**EXCERPTED PASSAGE:**
= Beginning of Section =

If our understanding of a phenomena having a natural basis is that it involves something a human body does, then everything has a natural basis. Exploitation has a natural basis because workers use their bodies to transform raw materials. Slavery and colonialism have natural bases because melanin is in the skin. If I gave John Rees’ head a wobble it would have a natural basis because I’d be vigorously using my hands. At best, his formulation is redundant; at worst, he uses it to give succour to arguments that marginalise trans liberation by appealing to the discursive authority of the natural world.
Marxists understand the bases of women’s oppression to be social relations; these social relations organise human capacities in exploitative, oppressive, and ugly ways. Marxists have no business defending such imprecise ramblings as ‘the basis of women’s oppression is natural’, and it’s especially sad to see this being done for the purpose of attacking an oppressed group.
As one of my favourite materialist feminists notes, the stakes involved in Rees’ formulation are high:
…by admitting that there is a ‘natural’ division between women and men, we naturalize history, we assume that men and women have always existed and will always exist. Not only do we naturalize history, but also consequently we naturalize the social phenomena which express our oppression, making change impossible.
Monique Wittig One is Not Born a Woman (1980)
When you read the full quote Rees haphazardly excavates from The German Ideology to reach this conclusion, the tenor is somewhat different:
The first premise of all human history is, of course, the existence of living human individuals. Thus the first fact to be established is the physical organisation of these individuals and their consequent relation to the rest of nature. Of course, we cannot here go either into the actual physical nature of man, or into the natural conditions in which man finds himself – geological, hydrographical, climatic and so on. The writing of history must always set out from these natural bases and their modification in the course of history through the action of men. [Emphasis added]
Marx talks of our physical organisation; Rees talks of our physical nature in abstraction. Marx talks of our relation to nature; Rees talks of our emanation from it. Marx highlights the capacity of human labour to modify nature, Rees prefers to view nature as everlasting. In a debate where the battle lines are so often drawn around how changeless nature is or isn’t, this is a particularly pernicious and dishonest manoeuvre.

= End of Section =

**DIRECTIONS FOR THIS TASK:**
Carry on with the essay above on Rees and the "natural basis" of women's oppression, writing on from its last paragraph.

**GIVEN RECORDS:**
= Beginning of Section =

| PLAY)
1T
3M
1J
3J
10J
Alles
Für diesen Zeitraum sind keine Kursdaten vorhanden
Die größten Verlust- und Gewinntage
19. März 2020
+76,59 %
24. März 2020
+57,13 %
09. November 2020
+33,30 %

= End of Section =

**EXERCISE ANSWER:**
If clarity is what you’re after, reader, let’s return to Capital Vol 1. Here Marx makes the lucid case for an “exclusively human” capacity that differs from the “primitive instinctive forms of labour that remind us of the mere animal” - the same primitive forms of labour that underpin Rees’ argument:
By thus acting on the external world and changing it, he at the same time changes his own nature. He develops his slumbering powers and compels them to act in obedience to his sway. We are not now dealing with those primitive instinctive forms of labour that remind us of the mere animal. An immeasurable interval of time separates the state of things in which a man brings his labour-power to market for sale as a commodity, from that state in which human labour was still in its first instinctive stage. We pre-suppose labour in a form that stamps it as exclusively human. [Emphasis added]
Marx’s theory of what makes us human fundamentally differs from Charles Darwin’s gradualism; classical theories like Plato’s idealism, or Aristotle’s teleology; and enlightenment theories of rationalism. It is a social theory of being: the natural world, and our relationship to it, is not fixed but relational.
In the Theses on Feuerbach Marx writes:
…the human essence is no abstraction inherent in each single individual. In its reality it is the ensemble of the social relations.
This makes sense of how something that can at times feel so embodied, rooted, and natural - what it means to be a woman in the world - is so changeable, and contradictory, throughout time and history. Virgin verses whore. Witch verses wife. Native verses civilized. Ma’am vs mammy. Sometimes these contradictions developed sharply and rapidly: like the transition from 1940s war-ready woman worker, to the obedient service of the 1950s housewife. Sometimes the shift was more gradual: such as the transition from chastity to sexual freedom. In all cases at the heart of what defines womanhood is the struggle between those with power and wealth, and those without; a constant, dialectical relationship between the human, and the world.
Marxists should be using Marx’s tools to explain, and navigate through, the current conjuncture. There is much theoretical work to be done on the connection between a deepening capitalist crisis, and reconfigurations of global power; restrictions on immigration as a method to socially reproduce the Western working class, and the wildfire-like spread of xenophobia; and a return to the nuclear family, resurgence of gender essentialism and transphobia, and the backlash against abortion.
Instead we get John Rees: chirpily settling for a bastardisation of Marx’s tools so he can shake a disapproving finger at some of the most vulnerable people in society.
A Clarification
Marxist feminists didn’t need John Rees to explain that the historic control and coercion of sexual reproduction underpins women’s oppression. Social Reproduction Theory provides a rich and generative theory of the day-to-day reproduction of existing workers, the reproduction of their capacity to work, and the generational reproduction of the working class as a whole. As well as building on the foundational tools of Marx and Engels, it sharpens the work of Marxist-influenced feminists - such as Simone de Beauvoir - by deepening our understanding of the social construction of gender in relation to the reproduction of capitalist social relations.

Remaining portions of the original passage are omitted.